Antioxidant effects of insulin-like growth factor-I (IGF-I) in rats with advanced liver cirrhosis

María García-Fernández¹^,2 , Inma Castilla-Cortázar¹^,2^,3^,2 , Matías Díaz-Sanchez¹ , Iñigo Navarro⁴ , Juan Enrique Puche²^,3 , Alberto Castilla⁵ , Amelia Díaz Casares²^,3 , Encarna Clavijo⁶ and Salvador González-Barón²

¹Department of Physiology, School of Medicine, University of Navarra, Pamplona, Spain

²Department of Human Physiology. School of Medicine, University of Málaga, Spain

³Department of Physiology, School of Medicine, University of San Pablo-CEU, Madrid, Spain

⁴Department of Chemistry, School of Medicine, University of Navarra, Pamplona, Spain

⁵Department of Internal Medicine, Hospital Sierrallana, Torrelavega. Cantabria, Spain

⁶Department of Microbiology, School of Medicine, University of Málaga, Spain

author email corresponding author email

BMC Gastroenterology 2005, 5:7doi:10.1186/1471-230X-5-7


Published:	3 March 2005

Abstract

Background

The exogenous administration of Insulin-like Growth Factor-I (IGF-I) induces hepatoprotective and antifibrogenic actions in experimental liver cirrhosis. To better understand the possible pathways behind the beneficial effect of IGF-I, the aim of this work was to investigate severe parameters involved in oxidative damage in hepatic tissue from cirrhotic animals treated with IGF-I (2 μg. 100 g^-1. day^-1).
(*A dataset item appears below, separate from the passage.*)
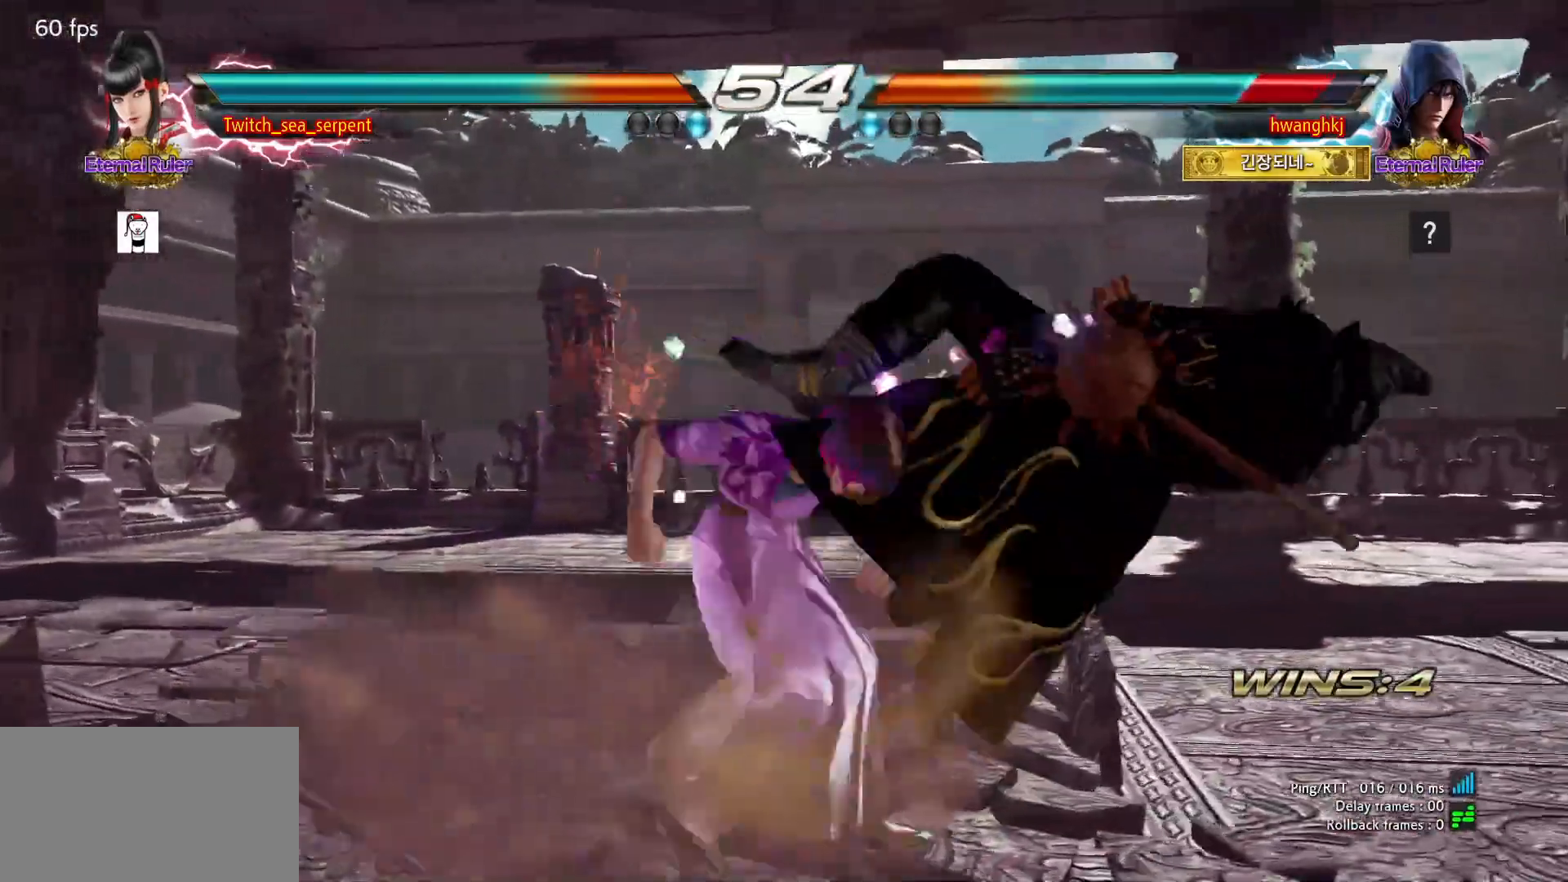
{"dt_ms": 500, "buttons": [], "events": [[33, "TRIANGLE", "down"], [100, "TRIANGLE", "up"], [167, "TRIANGLE", "down"], [233, "TRIANGLE", "up"], [433, "TRIANGLE", "down"], [500, "TRIANGLE", "up"]]}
Iron and copper play an important role in oxidative mechanisms, producing the deleterious hydroxyl radical (*OH) that peroxides lipid membranes and damages DNA. Myeloperoxidase (MPO) and nitric oxide (NO) are known sources of free radicals and induce reduction of ferritin-Fe³⁺into free Fe²⁺, contributing to oxidative damage.

Methods

Liver cirrhosis was induced by CCl₄inhalation in Wistar male rats for 30 weeks. Healthy controls were studied in parallel (n = 10). Fe and Cu were assessed by atomic absoption spectrometry and iron content was also evaluated by Perls' staining. MPO was measured by ELISA and transferrin and ferritin by immunoturbidimetry. iNOS expression was studied by immuno-histochemistry.

Results

Liver cirrhosis was histologically proven and ascites was observed in all cirrhotic rats. Compared to controls untreated cirrhotic rats showed increased hepatic levels of iron, ferritin, transferrin (p < 0.01), copper, MPO and iNOS expression (p < 0.01). However, IGF-treatment induced a significant reduction of all these parameters (p < 0.05).

Conclusion

the hepatoprotective and antifibrogenic effects of IGF-I in cirrhosis are associated with a diminution of the hepatic contents of several factors all of them involved in oxidative damage.